In recent years, terms like "empty Spain" or "gentrification" have given names to realities that have altered the shape of our cities and towns. The pandemic, in turn, has also brought with it new formulas that might change this alteration. Specifically, it has done so through telecommuting. If work is no longer linked to a specific place and companies are willing to allow their employees to carry out their activity from their home or any place that is prepared for that purpose, why should they live close to their company then? In fact, why should they live in the same country at all?
Living abroad while working in Spain
The pandemic has contributed to accelerating trends that could already be perceived in certain work environments: a more flexible, digital and new work culture, as well as a more flexible, autonomous and different conception of work. Its greatest example could be found in the figure of knowmads or digital nomads, who are professionals willing to change their environment or companies in search of professional challenges, new experiences, better conditions or to open new doors. For these types of professionals, whether they are self-employed, entrepreneurs or employed people, physical borders are not obstacles when it comes to accepting jobs. Therefore, working remotely for a Spanish company from abroad is another option.
In any case, it is not necessary to meet this type of profile to fit into the prototype of professionals who work from abroad for another country’s business.
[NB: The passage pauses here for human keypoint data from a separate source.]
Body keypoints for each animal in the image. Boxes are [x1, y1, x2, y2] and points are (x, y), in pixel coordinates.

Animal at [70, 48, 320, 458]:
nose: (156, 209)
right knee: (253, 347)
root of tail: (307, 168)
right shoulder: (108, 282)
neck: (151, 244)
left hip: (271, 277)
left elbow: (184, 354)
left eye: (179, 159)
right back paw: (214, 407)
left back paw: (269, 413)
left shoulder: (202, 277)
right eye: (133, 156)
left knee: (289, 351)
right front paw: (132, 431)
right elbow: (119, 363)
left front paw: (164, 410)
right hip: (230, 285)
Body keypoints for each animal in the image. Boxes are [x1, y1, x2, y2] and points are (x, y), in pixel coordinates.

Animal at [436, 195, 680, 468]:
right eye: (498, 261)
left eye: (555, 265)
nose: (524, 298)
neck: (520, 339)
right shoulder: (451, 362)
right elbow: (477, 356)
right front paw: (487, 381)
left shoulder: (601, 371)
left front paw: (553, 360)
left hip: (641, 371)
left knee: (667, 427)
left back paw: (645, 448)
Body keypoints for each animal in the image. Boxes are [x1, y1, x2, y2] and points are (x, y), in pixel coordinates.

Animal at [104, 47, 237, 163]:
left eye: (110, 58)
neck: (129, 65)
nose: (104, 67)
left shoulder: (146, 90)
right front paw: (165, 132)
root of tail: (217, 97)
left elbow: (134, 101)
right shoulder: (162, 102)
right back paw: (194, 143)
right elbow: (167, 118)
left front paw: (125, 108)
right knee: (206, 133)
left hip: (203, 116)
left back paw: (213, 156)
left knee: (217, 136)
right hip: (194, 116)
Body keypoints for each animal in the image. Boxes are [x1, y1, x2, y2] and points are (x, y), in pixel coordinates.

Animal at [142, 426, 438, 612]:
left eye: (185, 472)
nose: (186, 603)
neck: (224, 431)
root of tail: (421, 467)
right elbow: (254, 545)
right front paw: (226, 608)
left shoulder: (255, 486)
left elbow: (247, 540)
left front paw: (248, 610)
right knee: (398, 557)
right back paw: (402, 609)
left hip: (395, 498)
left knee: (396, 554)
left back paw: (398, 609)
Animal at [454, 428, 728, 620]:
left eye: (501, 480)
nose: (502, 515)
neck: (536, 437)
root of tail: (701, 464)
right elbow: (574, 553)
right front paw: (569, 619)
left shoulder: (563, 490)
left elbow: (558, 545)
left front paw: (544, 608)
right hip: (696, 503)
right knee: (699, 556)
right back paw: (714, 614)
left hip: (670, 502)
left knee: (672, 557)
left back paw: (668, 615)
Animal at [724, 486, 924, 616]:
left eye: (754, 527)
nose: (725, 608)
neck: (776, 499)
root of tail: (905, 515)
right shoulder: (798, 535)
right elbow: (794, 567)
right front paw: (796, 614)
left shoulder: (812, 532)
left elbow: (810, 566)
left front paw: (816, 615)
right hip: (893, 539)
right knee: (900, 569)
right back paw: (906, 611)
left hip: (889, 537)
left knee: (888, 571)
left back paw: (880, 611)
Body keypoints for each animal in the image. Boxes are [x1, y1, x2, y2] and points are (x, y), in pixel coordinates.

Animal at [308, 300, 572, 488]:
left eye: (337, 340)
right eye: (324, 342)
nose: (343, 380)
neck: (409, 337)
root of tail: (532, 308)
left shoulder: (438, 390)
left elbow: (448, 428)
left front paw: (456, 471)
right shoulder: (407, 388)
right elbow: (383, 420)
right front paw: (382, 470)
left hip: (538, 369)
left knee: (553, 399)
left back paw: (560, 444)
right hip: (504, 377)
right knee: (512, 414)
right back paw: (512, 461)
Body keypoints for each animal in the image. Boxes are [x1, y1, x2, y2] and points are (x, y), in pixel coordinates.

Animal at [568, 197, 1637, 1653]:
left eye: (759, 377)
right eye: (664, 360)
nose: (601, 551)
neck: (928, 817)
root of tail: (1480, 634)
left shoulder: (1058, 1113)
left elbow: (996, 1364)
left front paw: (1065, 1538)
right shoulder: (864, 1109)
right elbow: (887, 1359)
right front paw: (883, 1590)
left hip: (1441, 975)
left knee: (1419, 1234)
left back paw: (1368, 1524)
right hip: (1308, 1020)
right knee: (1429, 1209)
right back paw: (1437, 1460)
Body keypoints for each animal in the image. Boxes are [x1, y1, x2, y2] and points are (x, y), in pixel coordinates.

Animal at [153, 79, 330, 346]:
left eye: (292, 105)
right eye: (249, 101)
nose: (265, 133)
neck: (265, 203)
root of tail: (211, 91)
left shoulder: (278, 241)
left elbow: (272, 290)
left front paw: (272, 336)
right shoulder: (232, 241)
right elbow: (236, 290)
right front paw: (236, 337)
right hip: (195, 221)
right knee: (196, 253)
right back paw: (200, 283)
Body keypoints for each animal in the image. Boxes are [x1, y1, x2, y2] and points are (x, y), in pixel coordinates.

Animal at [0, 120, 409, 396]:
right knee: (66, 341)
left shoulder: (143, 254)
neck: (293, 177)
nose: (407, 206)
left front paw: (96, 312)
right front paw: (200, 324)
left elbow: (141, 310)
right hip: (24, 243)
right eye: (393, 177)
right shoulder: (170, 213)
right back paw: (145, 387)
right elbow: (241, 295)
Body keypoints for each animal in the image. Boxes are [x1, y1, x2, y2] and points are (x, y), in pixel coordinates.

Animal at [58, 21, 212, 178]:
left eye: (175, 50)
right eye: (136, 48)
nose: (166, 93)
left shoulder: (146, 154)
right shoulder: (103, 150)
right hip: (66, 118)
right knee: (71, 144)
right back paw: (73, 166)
This is the case, for example, of expatriate workers: professionals who carry out their work in a country which is different from the one in which they were hired. Their work is not so closely linked to a digital profile and the decision to move is usually raised by the company itself.
Regardless of the profile, what can lead workers to living in a country other than the one their company is based in?
It will always depend on the country of destination, but this can be one of the main factors behind such decisions. Either because a certain company wants its workers to move there and pay them a higher salary or because in the country chosen by the professional the salaries are usually lower.
A different environment offers an infinite range of experiences and opportunities. These may be rewarding both at a personal and professional level.
The professionals who choose this alternative can learn, improve or perfect a language, learn from a different culture or come into contact with techniques and knowledge which are different from those of their country of origin. Telecommuting in another country might also serve as a springboard to aspire to higher hierarchical positions, mainly in the professional's country of origin.